# Orange County Succata Tortoise Wanted



## Tortlover2000 (Mar 1, 2012)

Have a large yard tort ready. All setup to adopt a tort.

Let me know if he/she needs a new home.

Thanks.

Call or text: 949-370-2098

Rancho Santa Margarita CA, 92688

Joe


----------



## Yvonne G (Mar 1, 2012)

Hi Joe:

Welcome to the Tortoise Forum!!


----------



## Arizona Sulcata (Mar 1, 2012)

Welcome! I hope you find one! What age were you looking at getting?


----------



## dmarcus (Mar 1, 2012)

Hello Joe and welcome to the forum...

Good luck with your search...


----------



## Laura (Mar 1, 2012)

post pics of your set up and tell us about yourself.. why a sulcata? done your homework?!
there are several rescues down your way...
I built my pen too.. "build it and they shall come" expecting large adults in need.. but that didnt happen,, i got a smaller one and built a smaller pen,, then a long came another.. and THEN got two adult males.. so i now have 4, all rescues, did not pay for them, but probably easily have over $1000 in enclosures...


----------



## Jacob (Mar 1, 2012)

Welcome, Theres a store in the o.c area that sells large sulcatas.
8-10 years old, its called prehistoric pets.


----------



## Angi (Mar 2, 2012)

Contact rescues. The one in San Diego SDTTS has LOTS that need homes. You just have to join and show photos of where they will be kept. But make sure you are really ready for the commitment of the tort you get.


----------



## tortoiselady (Mar 5, 2012)

Because you are in Orange County, S.M. give the Orange County chapter of the CTTC a shot. They usually have rescued sulcatas and if your yard is all ready they will come by, take a look, and get you set up with no adoption fee. www.tortoise.org
They are majestic creatures - enjoy!


----------



## DeanS (Mar 5, 2012)

Joe...you might give www.tortugavilla.com a look...they usually have more than they know what to do with! They're in Orange BTW!


----------



## cmosuna (Mar 6, 2012)

DeanS said:


> Joe...you might give www.tortugavilla.com a look...they usually have more than they know what to do with! They're in Orange BTW!

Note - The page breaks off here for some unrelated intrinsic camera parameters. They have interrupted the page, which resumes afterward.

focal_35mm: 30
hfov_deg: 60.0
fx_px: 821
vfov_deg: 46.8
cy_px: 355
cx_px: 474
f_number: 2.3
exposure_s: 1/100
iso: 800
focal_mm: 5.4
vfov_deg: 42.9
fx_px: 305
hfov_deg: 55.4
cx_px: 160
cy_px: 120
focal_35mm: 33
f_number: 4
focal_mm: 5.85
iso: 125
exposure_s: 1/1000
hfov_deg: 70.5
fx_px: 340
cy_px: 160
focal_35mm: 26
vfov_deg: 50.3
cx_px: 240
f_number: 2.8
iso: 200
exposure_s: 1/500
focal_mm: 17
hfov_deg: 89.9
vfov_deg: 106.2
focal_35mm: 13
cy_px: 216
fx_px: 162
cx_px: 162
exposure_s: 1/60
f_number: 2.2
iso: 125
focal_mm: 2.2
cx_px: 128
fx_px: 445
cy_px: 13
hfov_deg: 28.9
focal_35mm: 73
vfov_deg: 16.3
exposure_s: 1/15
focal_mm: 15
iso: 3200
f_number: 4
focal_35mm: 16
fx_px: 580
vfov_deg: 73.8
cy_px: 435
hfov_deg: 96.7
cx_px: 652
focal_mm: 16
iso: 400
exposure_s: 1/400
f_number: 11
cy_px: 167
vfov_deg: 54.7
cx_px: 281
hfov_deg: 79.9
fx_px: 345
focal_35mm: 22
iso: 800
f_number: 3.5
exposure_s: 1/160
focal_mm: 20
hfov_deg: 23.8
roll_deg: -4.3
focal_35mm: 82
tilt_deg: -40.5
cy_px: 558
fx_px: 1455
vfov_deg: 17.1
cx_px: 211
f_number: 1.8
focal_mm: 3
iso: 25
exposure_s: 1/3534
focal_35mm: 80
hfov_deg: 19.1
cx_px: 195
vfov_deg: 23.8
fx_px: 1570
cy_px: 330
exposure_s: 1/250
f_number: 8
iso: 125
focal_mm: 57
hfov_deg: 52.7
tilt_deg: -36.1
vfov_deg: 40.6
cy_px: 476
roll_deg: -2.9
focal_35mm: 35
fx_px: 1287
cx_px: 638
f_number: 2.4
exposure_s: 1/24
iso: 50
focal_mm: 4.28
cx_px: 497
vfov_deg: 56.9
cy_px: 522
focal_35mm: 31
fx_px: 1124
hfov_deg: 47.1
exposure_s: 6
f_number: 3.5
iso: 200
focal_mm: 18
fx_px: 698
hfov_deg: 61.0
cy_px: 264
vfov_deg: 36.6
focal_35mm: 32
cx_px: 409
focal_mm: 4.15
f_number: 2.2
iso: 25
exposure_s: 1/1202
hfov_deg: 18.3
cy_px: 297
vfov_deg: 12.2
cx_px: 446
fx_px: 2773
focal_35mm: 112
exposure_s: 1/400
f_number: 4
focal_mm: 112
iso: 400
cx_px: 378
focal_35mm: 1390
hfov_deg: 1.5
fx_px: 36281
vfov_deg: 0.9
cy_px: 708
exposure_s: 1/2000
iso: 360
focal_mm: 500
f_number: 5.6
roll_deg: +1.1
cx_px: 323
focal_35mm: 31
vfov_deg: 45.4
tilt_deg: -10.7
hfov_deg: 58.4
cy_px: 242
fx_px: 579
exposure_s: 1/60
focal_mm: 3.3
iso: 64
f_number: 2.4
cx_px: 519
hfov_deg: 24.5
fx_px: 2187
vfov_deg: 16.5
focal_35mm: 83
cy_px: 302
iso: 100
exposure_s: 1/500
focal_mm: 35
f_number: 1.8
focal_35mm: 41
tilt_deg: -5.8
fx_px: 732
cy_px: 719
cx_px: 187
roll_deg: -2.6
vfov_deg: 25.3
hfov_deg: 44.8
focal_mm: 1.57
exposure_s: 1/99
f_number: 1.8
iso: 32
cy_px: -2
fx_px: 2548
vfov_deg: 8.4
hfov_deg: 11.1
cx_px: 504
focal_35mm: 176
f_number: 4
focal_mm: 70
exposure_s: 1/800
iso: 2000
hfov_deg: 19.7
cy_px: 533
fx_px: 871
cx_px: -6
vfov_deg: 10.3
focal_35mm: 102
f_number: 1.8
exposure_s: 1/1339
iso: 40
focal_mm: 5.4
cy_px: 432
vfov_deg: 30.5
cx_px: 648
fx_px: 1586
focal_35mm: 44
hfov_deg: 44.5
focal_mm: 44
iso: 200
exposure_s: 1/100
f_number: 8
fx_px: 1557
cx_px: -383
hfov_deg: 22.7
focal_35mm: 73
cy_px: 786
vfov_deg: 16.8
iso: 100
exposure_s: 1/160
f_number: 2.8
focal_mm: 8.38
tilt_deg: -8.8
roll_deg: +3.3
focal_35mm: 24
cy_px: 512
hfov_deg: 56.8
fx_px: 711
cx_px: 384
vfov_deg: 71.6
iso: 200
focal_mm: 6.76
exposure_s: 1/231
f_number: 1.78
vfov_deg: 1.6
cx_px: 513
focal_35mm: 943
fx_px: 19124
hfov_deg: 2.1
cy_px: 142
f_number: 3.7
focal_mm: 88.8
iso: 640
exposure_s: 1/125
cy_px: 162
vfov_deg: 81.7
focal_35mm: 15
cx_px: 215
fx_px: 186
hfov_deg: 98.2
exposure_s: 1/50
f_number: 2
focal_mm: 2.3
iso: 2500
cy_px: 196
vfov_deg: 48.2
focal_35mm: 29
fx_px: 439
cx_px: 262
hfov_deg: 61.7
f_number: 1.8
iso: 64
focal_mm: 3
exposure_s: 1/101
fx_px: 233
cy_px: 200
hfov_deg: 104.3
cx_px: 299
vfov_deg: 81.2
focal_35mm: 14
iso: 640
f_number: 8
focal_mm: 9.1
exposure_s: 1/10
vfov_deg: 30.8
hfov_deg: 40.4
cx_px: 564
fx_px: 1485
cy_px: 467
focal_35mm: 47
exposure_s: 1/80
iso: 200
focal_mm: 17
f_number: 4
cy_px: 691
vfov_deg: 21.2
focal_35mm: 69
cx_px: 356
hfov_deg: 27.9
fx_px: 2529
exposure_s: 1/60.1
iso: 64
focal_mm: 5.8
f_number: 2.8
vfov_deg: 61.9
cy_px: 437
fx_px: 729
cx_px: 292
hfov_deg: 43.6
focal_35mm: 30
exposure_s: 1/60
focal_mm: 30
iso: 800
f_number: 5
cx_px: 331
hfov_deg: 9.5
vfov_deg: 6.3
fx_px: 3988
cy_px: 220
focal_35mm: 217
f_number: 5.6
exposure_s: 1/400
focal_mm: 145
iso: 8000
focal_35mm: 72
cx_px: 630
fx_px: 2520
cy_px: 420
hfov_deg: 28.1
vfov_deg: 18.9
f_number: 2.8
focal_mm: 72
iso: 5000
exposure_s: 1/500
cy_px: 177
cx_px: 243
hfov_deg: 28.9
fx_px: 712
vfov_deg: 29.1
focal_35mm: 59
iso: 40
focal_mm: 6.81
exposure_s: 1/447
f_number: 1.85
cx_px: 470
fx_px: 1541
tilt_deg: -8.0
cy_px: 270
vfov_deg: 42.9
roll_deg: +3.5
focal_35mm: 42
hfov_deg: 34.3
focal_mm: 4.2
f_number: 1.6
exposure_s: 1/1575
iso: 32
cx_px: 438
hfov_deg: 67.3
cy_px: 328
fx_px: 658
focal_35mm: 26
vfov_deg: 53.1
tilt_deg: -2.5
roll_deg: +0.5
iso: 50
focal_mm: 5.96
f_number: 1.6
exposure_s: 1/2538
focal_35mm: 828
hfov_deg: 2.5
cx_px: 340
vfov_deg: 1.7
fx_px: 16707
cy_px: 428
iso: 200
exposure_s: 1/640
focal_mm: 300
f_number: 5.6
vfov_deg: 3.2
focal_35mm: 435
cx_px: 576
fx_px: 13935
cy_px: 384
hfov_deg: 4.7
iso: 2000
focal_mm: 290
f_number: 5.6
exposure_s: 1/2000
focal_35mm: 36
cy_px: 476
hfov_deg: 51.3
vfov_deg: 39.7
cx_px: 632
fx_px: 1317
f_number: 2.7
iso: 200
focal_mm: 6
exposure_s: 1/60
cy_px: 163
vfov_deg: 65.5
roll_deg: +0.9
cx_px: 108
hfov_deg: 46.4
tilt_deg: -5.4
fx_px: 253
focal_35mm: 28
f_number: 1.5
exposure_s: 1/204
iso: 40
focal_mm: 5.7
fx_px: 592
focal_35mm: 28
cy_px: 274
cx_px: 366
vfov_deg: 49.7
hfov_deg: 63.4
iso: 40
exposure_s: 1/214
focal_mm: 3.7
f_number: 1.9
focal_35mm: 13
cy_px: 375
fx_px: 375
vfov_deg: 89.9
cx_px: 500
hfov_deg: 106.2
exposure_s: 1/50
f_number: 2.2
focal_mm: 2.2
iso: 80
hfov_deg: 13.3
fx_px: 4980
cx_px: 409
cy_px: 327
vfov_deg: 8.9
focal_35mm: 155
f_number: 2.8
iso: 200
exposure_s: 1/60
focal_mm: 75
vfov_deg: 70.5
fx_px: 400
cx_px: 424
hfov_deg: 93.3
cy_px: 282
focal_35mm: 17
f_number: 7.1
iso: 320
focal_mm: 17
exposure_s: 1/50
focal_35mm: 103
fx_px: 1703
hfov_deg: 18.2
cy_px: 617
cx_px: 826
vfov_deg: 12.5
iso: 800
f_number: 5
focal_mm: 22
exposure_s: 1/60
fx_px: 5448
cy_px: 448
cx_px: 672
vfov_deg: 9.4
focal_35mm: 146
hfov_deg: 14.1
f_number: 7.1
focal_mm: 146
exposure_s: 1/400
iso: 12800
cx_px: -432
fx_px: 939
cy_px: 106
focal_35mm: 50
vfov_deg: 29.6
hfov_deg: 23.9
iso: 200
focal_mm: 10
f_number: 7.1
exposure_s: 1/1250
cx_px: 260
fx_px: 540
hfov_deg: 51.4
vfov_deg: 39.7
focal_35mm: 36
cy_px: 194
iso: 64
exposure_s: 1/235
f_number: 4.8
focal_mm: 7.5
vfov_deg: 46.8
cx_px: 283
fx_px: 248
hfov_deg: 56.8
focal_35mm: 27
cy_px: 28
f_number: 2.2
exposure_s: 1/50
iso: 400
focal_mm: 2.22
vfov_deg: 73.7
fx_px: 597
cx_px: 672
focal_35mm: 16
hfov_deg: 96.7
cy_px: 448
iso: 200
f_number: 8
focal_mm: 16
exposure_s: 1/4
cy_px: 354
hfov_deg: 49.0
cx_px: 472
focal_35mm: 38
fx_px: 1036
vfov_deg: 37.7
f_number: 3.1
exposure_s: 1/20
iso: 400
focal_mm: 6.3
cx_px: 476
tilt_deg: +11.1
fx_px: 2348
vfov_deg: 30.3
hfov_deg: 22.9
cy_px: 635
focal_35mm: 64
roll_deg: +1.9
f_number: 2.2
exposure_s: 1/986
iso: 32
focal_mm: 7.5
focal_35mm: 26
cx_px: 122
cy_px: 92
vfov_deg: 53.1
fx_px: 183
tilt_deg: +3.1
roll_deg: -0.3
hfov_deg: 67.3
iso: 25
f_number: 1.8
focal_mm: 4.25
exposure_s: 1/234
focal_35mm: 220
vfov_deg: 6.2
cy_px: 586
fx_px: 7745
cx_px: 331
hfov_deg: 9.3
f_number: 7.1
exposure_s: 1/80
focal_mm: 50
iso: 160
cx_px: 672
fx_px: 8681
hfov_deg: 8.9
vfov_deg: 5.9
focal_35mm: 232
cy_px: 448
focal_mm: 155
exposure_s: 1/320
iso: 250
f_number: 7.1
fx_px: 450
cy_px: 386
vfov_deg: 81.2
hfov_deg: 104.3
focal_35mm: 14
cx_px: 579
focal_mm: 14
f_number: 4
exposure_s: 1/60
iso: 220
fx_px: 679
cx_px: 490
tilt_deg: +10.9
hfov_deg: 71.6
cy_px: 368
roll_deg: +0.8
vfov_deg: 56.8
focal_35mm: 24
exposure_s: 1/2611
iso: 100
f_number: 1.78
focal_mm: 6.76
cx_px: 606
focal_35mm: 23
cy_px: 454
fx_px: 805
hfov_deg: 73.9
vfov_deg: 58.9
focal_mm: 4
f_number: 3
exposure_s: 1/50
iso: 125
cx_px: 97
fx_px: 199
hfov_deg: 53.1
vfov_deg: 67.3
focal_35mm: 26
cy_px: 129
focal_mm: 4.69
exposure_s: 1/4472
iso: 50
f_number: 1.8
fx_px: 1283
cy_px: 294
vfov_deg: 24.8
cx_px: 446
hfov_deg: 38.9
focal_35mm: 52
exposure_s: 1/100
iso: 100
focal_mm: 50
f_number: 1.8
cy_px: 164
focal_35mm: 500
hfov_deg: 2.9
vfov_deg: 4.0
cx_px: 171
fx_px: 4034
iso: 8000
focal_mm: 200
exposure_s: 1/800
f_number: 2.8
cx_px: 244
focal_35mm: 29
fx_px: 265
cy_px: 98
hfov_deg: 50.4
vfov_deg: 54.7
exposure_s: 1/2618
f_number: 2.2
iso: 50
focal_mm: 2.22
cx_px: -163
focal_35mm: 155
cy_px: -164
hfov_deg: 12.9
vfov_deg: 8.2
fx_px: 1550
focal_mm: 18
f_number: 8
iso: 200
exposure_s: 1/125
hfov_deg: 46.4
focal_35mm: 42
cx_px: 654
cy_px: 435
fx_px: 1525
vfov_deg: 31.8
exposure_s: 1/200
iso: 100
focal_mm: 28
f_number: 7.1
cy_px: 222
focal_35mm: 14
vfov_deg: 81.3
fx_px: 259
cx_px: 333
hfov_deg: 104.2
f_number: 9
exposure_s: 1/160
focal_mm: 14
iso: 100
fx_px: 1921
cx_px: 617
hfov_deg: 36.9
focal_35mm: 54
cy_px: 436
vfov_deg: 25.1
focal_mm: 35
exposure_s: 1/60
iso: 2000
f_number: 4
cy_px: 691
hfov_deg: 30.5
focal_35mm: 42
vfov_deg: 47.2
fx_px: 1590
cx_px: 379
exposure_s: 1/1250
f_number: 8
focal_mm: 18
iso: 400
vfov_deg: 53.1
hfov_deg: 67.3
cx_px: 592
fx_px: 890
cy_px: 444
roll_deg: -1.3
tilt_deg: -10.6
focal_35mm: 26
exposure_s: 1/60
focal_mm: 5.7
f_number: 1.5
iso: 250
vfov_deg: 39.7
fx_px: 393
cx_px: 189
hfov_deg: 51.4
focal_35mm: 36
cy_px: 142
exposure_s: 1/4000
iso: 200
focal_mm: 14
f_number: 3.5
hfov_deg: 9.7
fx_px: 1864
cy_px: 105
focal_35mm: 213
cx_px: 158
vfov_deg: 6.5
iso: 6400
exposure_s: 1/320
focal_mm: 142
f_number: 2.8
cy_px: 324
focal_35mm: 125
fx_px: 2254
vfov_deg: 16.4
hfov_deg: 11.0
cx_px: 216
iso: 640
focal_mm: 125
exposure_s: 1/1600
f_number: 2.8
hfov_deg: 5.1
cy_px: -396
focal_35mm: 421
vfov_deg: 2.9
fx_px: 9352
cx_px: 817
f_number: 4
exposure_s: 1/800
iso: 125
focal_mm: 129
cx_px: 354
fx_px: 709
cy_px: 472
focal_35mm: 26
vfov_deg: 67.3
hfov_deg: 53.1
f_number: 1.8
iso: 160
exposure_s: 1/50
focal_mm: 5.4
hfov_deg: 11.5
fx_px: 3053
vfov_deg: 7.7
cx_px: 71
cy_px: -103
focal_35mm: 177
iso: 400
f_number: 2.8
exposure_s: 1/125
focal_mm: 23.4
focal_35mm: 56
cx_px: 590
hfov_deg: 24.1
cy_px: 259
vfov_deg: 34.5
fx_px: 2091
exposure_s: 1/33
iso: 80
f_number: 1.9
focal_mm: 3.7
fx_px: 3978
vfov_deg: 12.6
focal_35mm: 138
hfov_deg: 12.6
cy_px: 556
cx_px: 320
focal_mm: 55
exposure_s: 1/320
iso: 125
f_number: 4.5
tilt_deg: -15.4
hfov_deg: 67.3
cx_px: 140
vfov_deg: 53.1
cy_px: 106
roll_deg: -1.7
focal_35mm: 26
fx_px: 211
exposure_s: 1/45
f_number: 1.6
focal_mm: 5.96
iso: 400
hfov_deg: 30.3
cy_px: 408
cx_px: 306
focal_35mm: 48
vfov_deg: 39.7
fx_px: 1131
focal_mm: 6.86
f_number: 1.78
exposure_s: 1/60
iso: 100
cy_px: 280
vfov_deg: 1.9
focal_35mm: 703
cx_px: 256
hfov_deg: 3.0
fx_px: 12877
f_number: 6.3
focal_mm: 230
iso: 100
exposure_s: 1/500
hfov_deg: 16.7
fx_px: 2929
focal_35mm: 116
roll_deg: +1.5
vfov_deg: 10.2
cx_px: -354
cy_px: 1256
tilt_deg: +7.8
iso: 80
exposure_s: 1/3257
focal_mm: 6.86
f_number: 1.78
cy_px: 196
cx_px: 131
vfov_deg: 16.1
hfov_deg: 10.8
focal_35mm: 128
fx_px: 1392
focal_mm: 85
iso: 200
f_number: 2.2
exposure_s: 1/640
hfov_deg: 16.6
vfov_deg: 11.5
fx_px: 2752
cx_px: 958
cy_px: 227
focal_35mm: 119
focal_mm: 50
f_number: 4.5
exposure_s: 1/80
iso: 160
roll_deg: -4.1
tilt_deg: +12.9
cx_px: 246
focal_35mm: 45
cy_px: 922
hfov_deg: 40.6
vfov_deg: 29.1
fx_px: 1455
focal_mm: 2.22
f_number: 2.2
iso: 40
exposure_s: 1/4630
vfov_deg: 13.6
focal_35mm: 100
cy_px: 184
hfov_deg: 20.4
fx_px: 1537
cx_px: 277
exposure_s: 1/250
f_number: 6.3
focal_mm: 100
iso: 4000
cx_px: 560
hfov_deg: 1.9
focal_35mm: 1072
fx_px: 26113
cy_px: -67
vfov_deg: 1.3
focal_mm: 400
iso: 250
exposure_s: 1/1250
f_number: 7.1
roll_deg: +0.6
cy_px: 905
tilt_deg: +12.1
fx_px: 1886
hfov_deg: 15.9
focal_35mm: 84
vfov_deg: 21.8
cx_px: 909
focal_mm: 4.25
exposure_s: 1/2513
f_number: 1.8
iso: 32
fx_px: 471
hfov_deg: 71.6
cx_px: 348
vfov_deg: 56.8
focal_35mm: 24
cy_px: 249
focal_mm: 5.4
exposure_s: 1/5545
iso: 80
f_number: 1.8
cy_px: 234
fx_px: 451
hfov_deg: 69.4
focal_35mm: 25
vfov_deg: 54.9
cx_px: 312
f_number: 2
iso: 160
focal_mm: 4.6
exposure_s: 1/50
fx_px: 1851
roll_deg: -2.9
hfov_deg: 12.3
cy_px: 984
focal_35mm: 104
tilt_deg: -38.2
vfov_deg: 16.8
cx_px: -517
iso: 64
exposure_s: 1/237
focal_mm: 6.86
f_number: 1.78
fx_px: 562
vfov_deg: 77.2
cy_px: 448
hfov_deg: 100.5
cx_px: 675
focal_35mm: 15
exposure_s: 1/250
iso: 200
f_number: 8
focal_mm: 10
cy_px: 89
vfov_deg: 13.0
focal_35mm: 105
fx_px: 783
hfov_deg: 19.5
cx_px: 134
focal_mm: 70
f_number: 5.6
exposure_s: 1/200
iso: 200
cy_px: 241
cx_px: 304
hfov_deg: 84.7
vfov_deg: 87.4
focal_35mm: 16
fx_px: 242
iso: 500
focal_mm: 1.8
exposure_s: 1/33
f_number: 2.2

Tortuga Villa is a breader, he's a responsible one and a pretty cool guy but he doesn't give his Torts away. He sells out of his home or to local shops. He has great quality torts if that's what you are looking for though. If you are looking for giveaways or rescues he's not your guy.

I run into people rehoming bigger guys all the time, how about posting some pics of your yard for us first though.


----------